■ What you have to do: Update the rows below by changing every "phylum" to "division" and leaving all other text unchanged. Omit the pictures from your answer.

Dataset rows
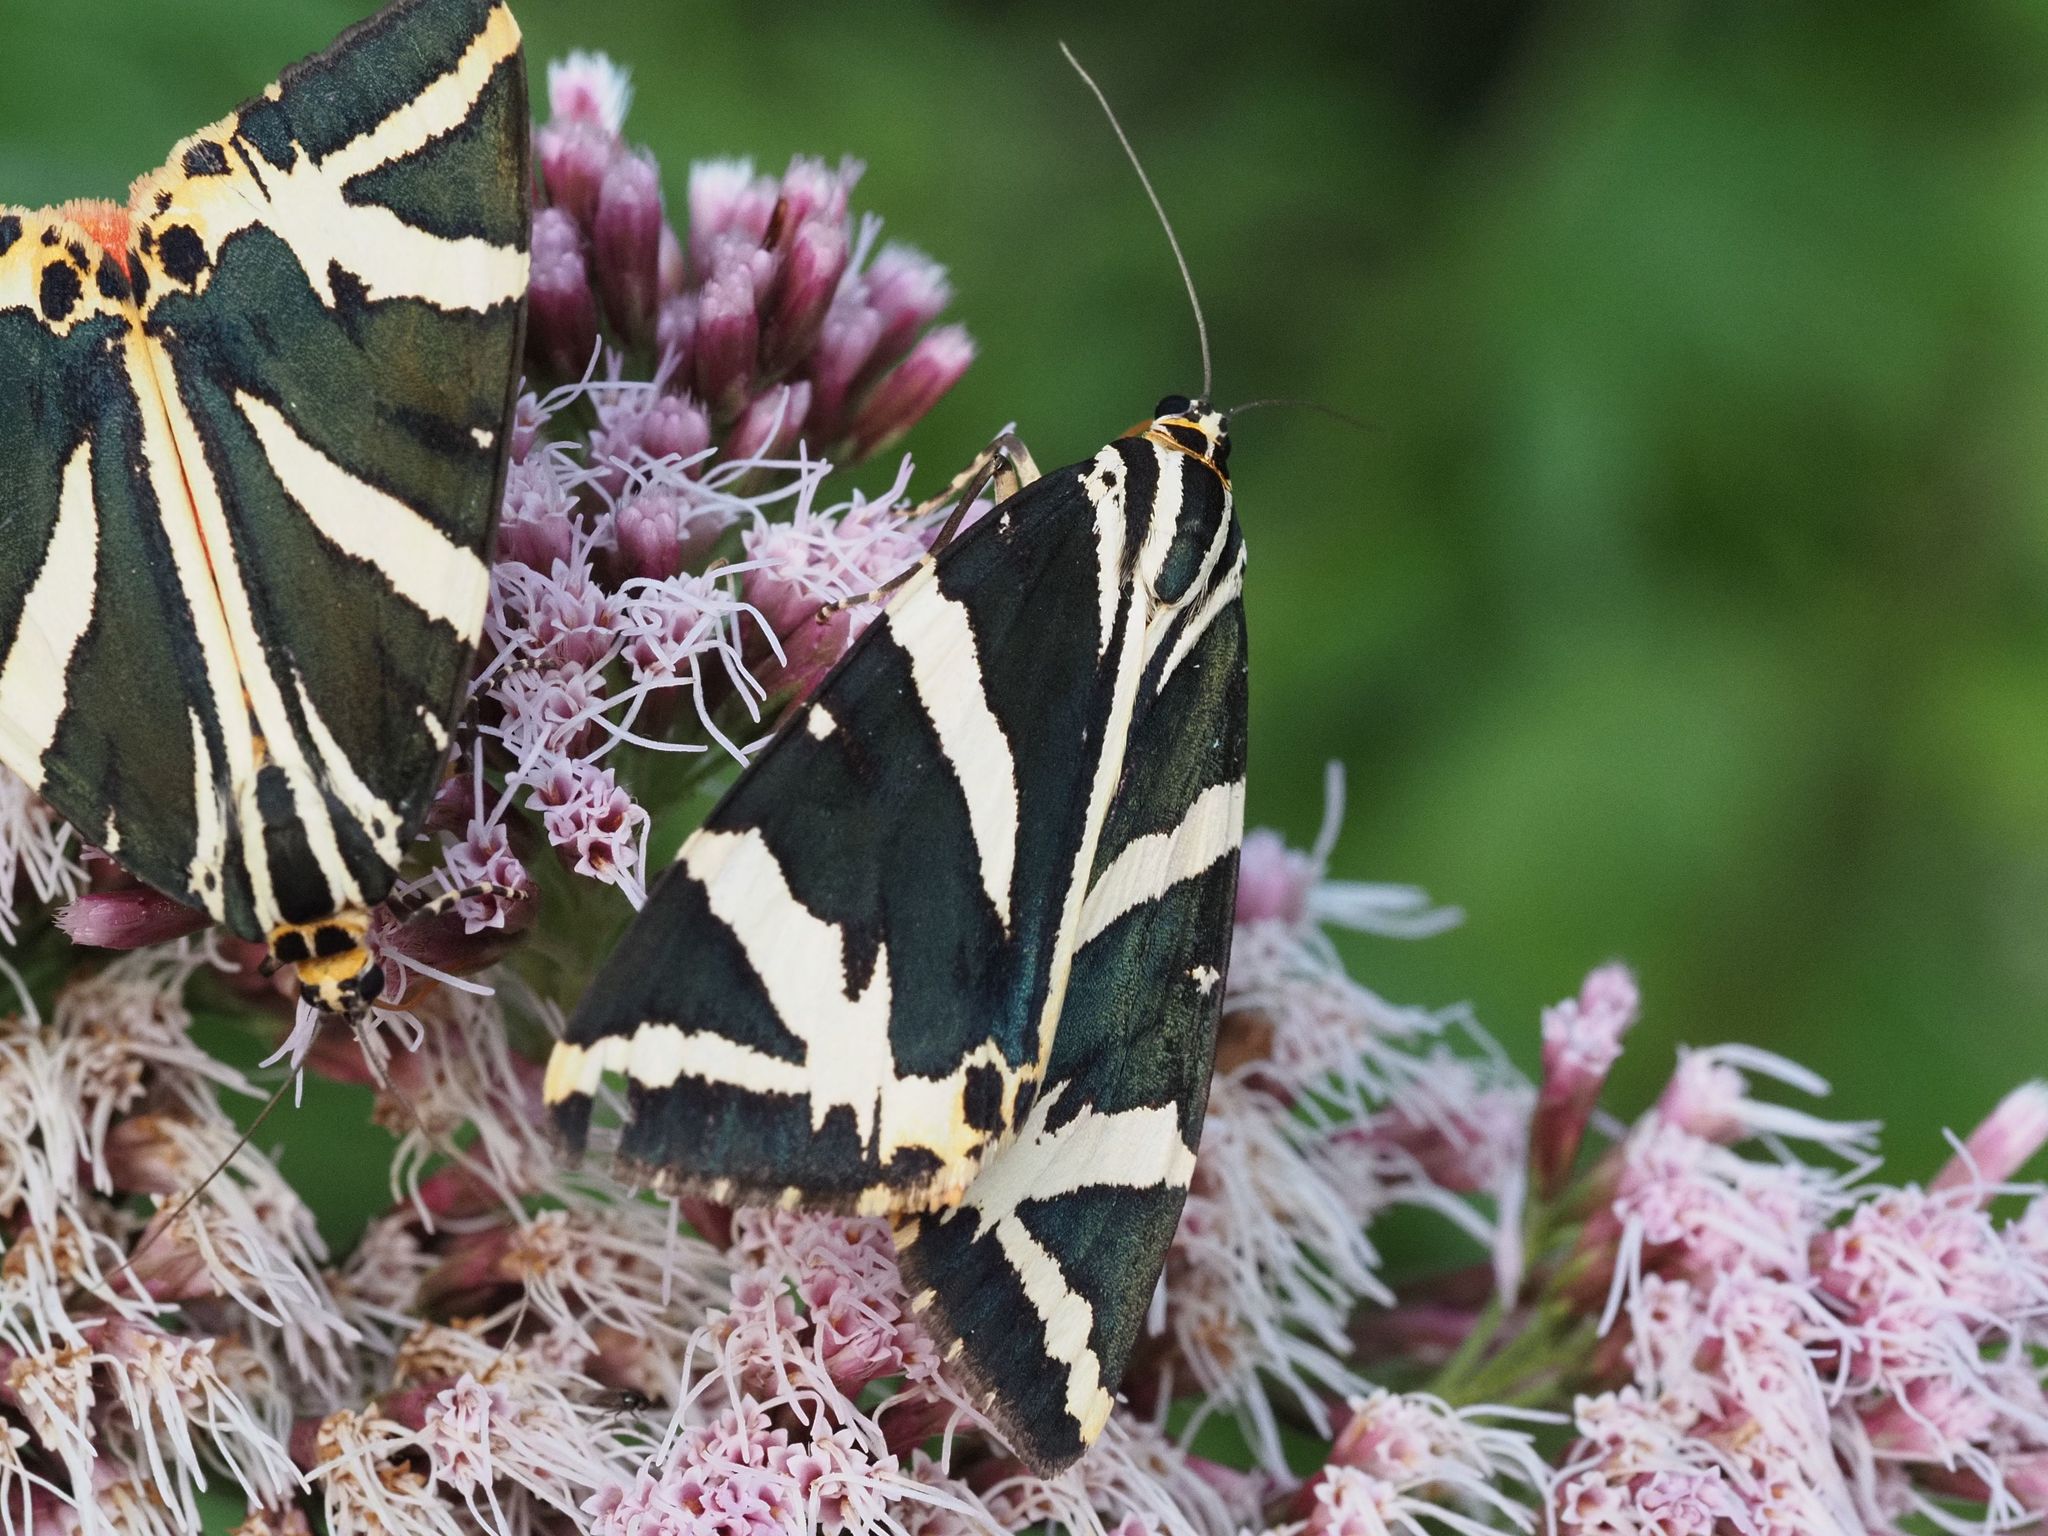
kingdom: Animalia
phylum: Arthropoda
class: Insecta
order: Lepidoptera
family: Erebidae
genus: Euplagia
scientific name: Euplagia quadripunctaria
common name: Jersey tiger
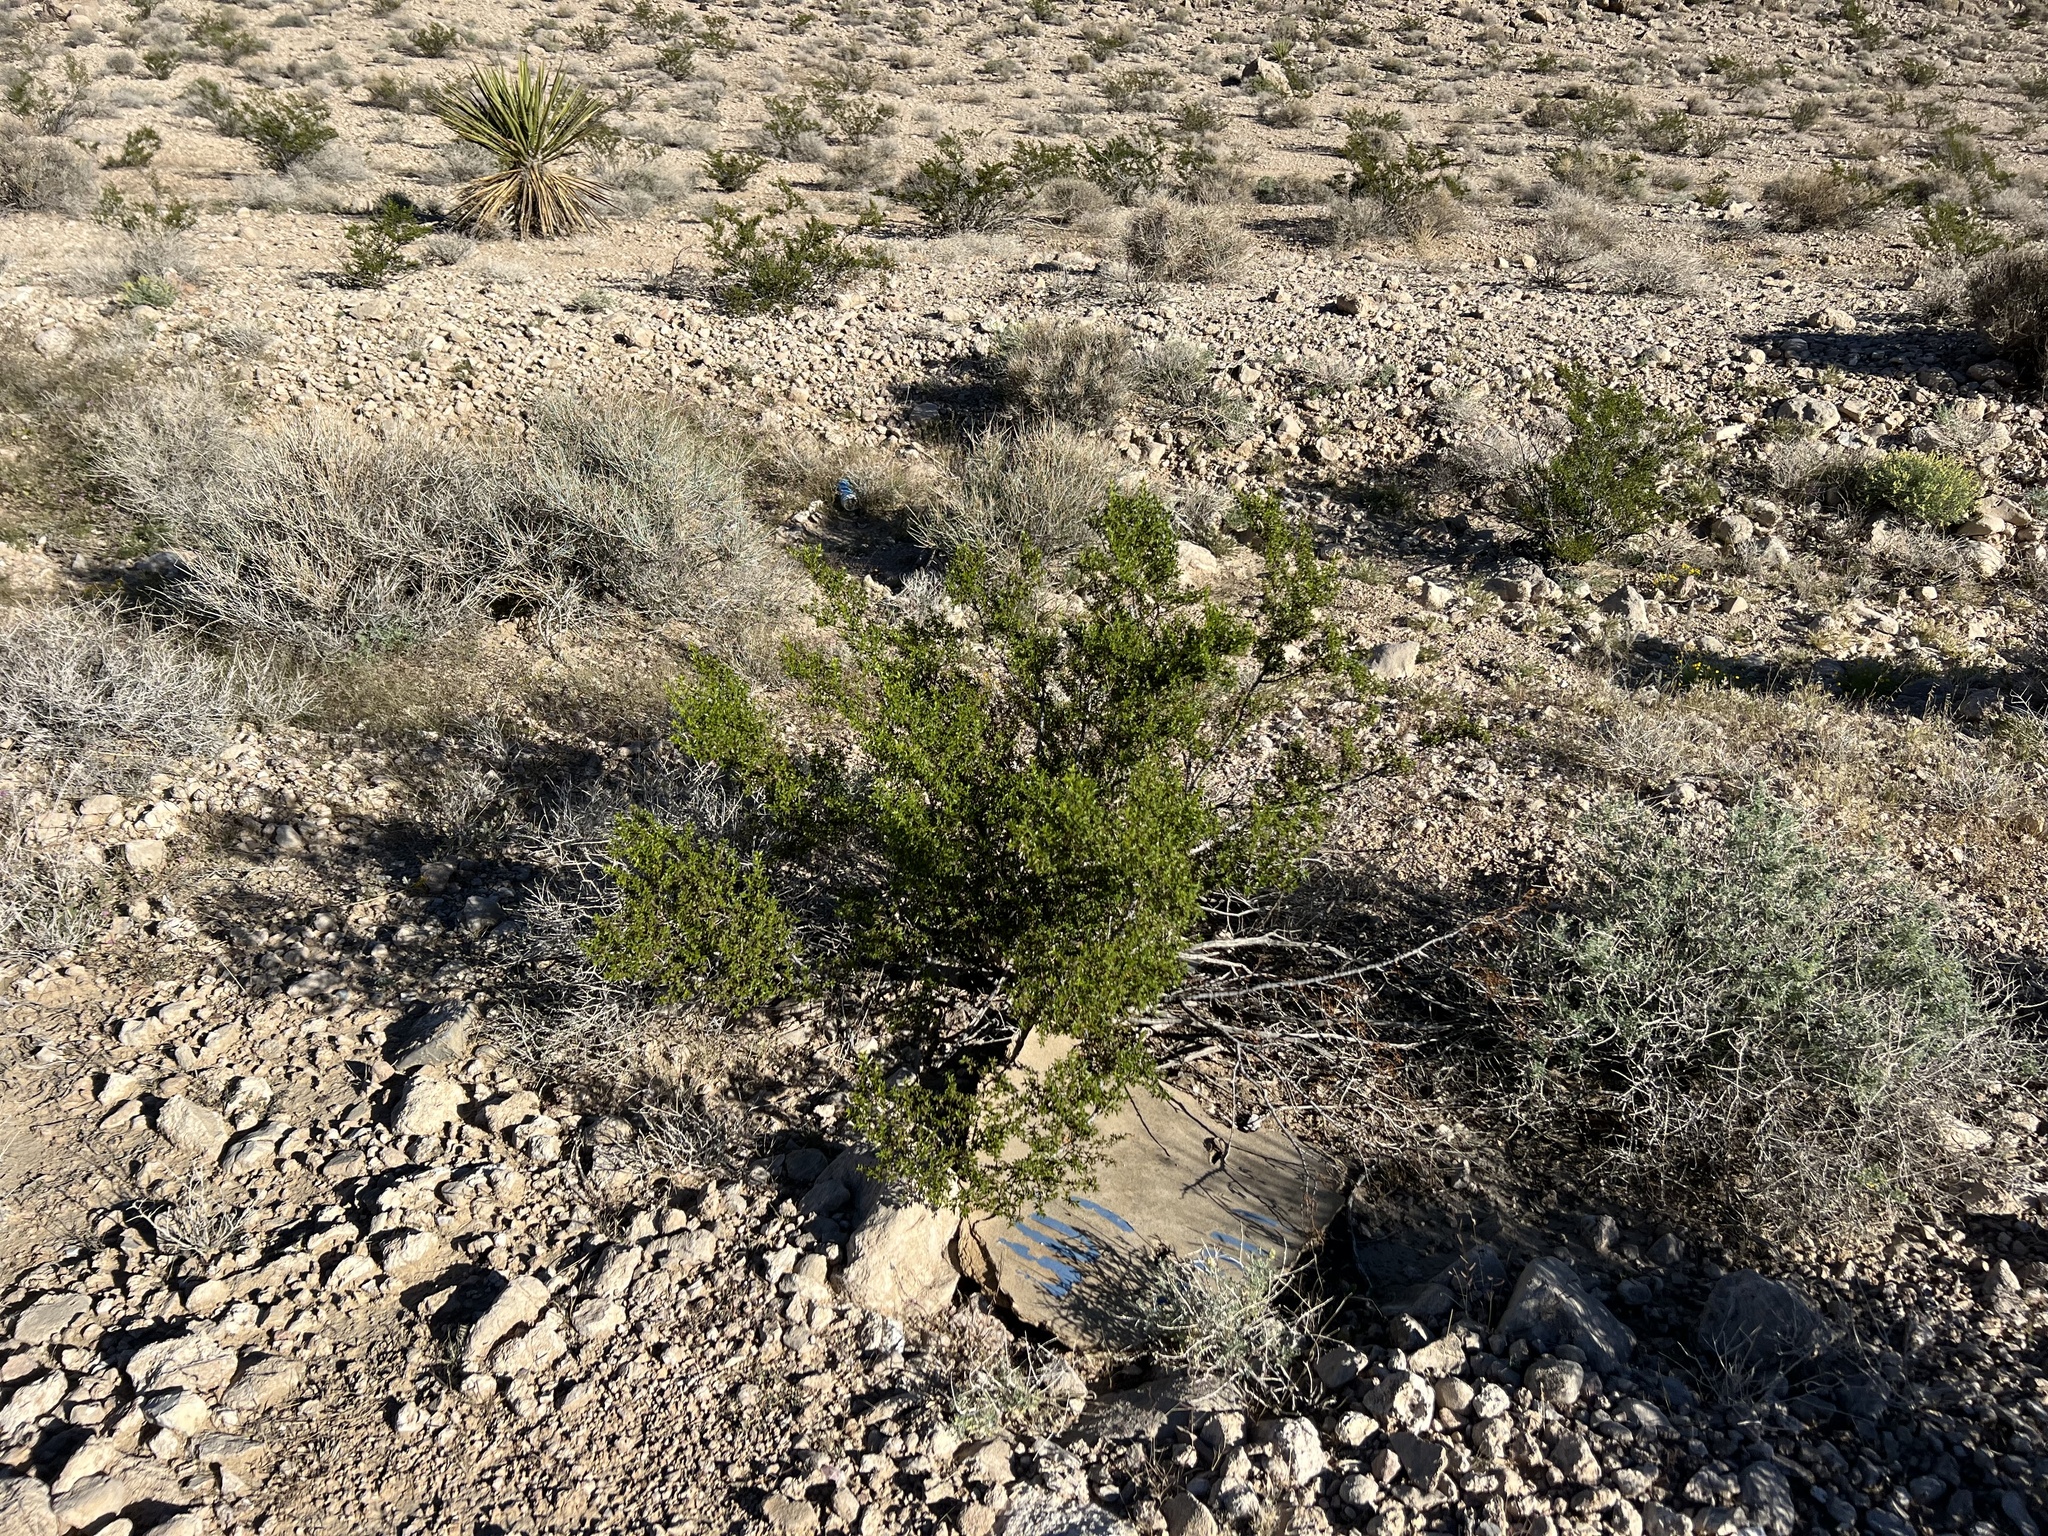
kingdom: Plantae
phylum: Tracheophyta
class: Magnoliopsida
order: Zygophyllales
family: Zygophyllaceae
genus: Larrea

■ Output of the task:
kingdom: Animalia
division: Arthropoda
class: Insecta
order: Lepidoptera
family: Erebidae
genus: Euplagia
scientific name: Euplagia quadripunctaria
common name: Jersey tiger
kingdom: Plantae
division: Tracheophyta
class: Magnoliopsida
order: Zygophyllales
family: Zygophyllaceae
genus: Larrea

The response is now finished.